By making space for communication to be open and honest between the IT department and frontline staff, loopholes and security issues can be pointed out much more quickly instead of being hidden in order to preserve the exploit. Further, frontline staff often identifies issues with current processes quickly, as they use these systems and processes each and every day. 

It’s important for companies to make space for employees to bring potentially beneficial software to their attention; once this has occurred, the software can be evaluated. If put into place, security measures can be altered to allow use of the software without the dangers associated with unapproved use. 

Likewise, this will encourage employees to bring to light security loopholes and exploits, which will make the infrastructure more secure. 

2. Use newer security software that works around shadow IT 

Security software is evolving to match the needs of a more demanding employee base. With the creation of platforms like Elastica, companies can monitor for shadow IT and intervene when necessary. They can also adapt to better systems when they are used, finding ways to work them into current processes more quickly. This reduces the need for extensive shadow IT in the first place. Like other security software programs that have attempted to mitigate shadow IT, Elastica’s main purpose is monitoring network activity and enforcing security policies on the fly. 

Skyhigh is a second security software program for cloud-based apps and software, which claims to help manage the risk of shadow IT. According to the YouTube video found here, Skyhigh allows IT professionals and CEOs the ability to monitor every aspect of cloud-based usage, ensuring that they have the ability to mitigate risks quickly.

While Skyhigh and Elastica act more like the police of the data that is transmitted to and from a company, there are other solutions that set up barriers at each end.

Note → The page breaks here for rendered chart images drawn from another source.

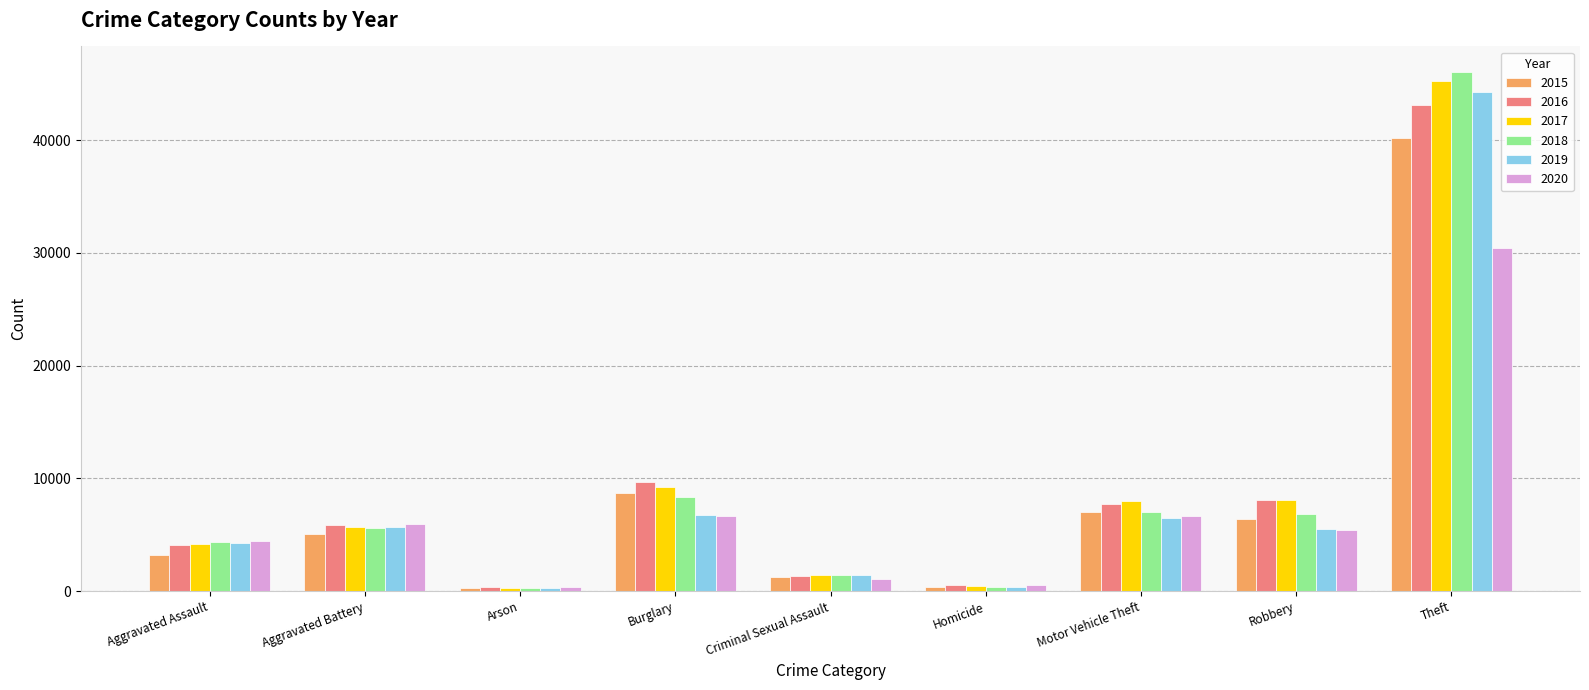

What value does the 2015 series have at Theft?

40218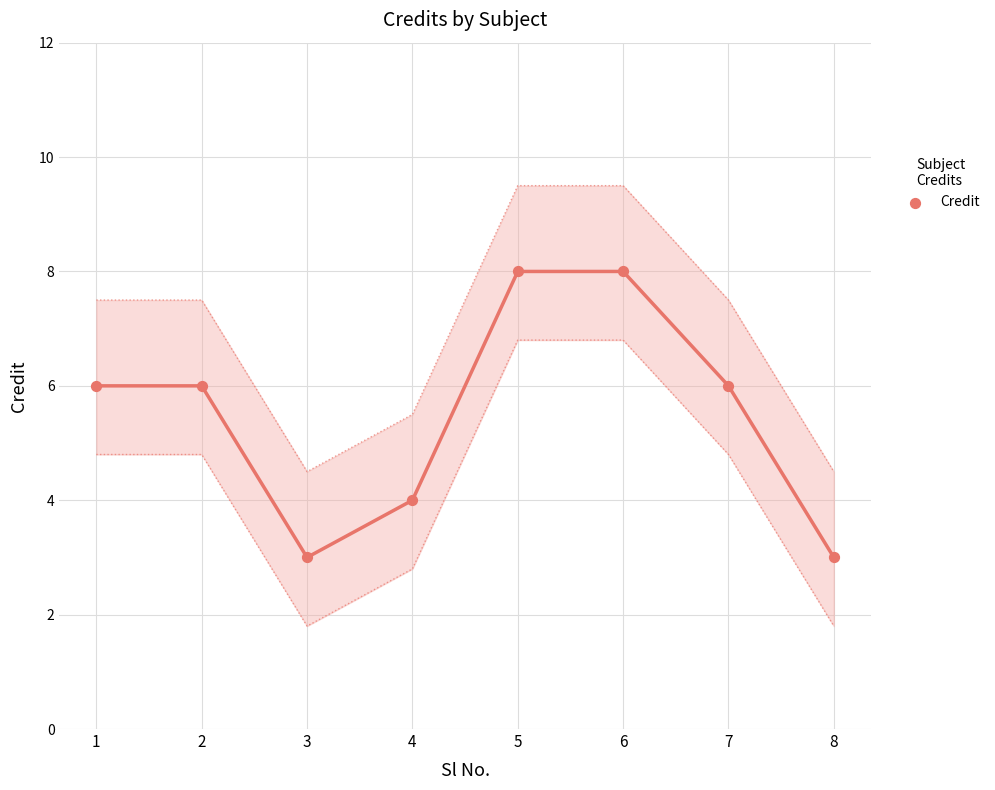

Which has a higher value, 5 or 2?

5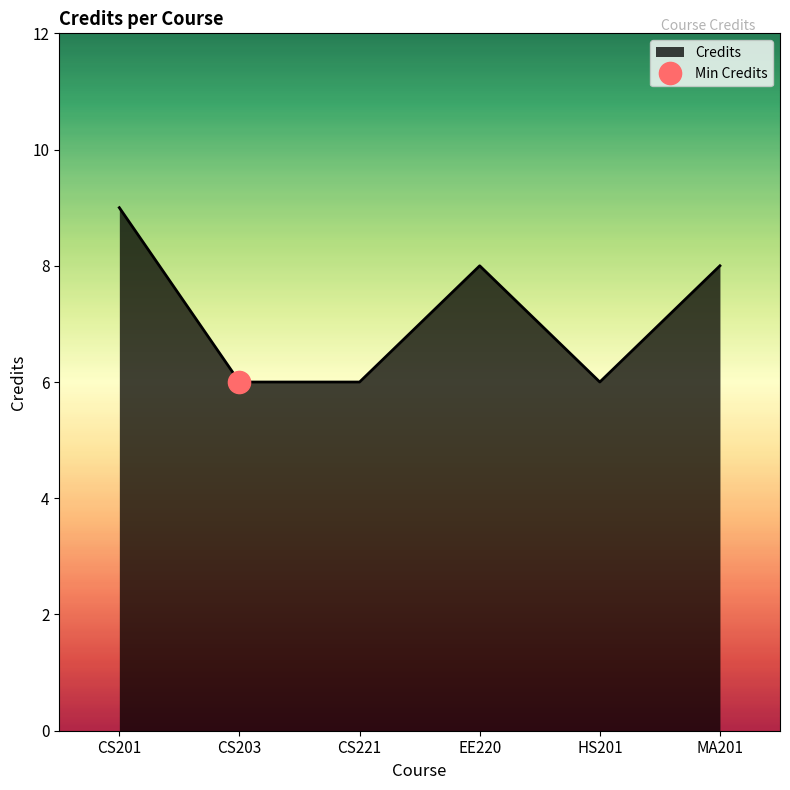

Rank the categories by value from highest to lowest.

CS201, EE220, MA201, CS203, CS221, HS201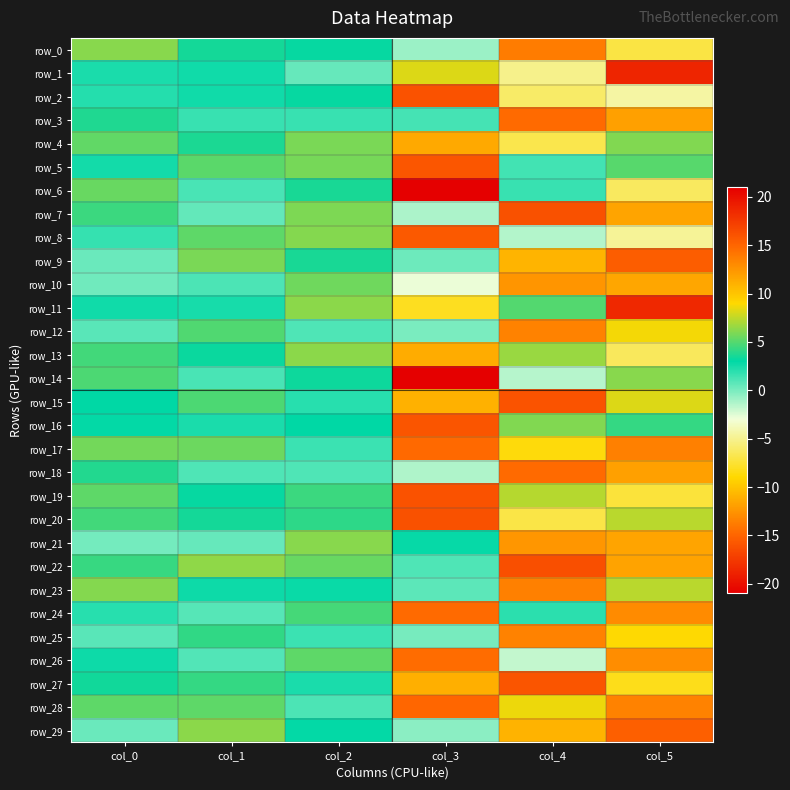

Is it true that row_20 equals 28.8 at col_3?

False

These software solutions prevent applications from running based on whitelisting; Arellia offers one such product. Or the software may simply prevent the data from entering or leaving based on security clearance; Intel and Symantec are the market leaders in this technology.

3. Educate employees 

There are many ways to try to prevent shadow IT, but all of them are not perfect. The most effective means of combatting this crippling problem could simply be education. By educating employees to the dangers of seemingly harmless loopholes, a company can hope to avoid someone making a costly mistake.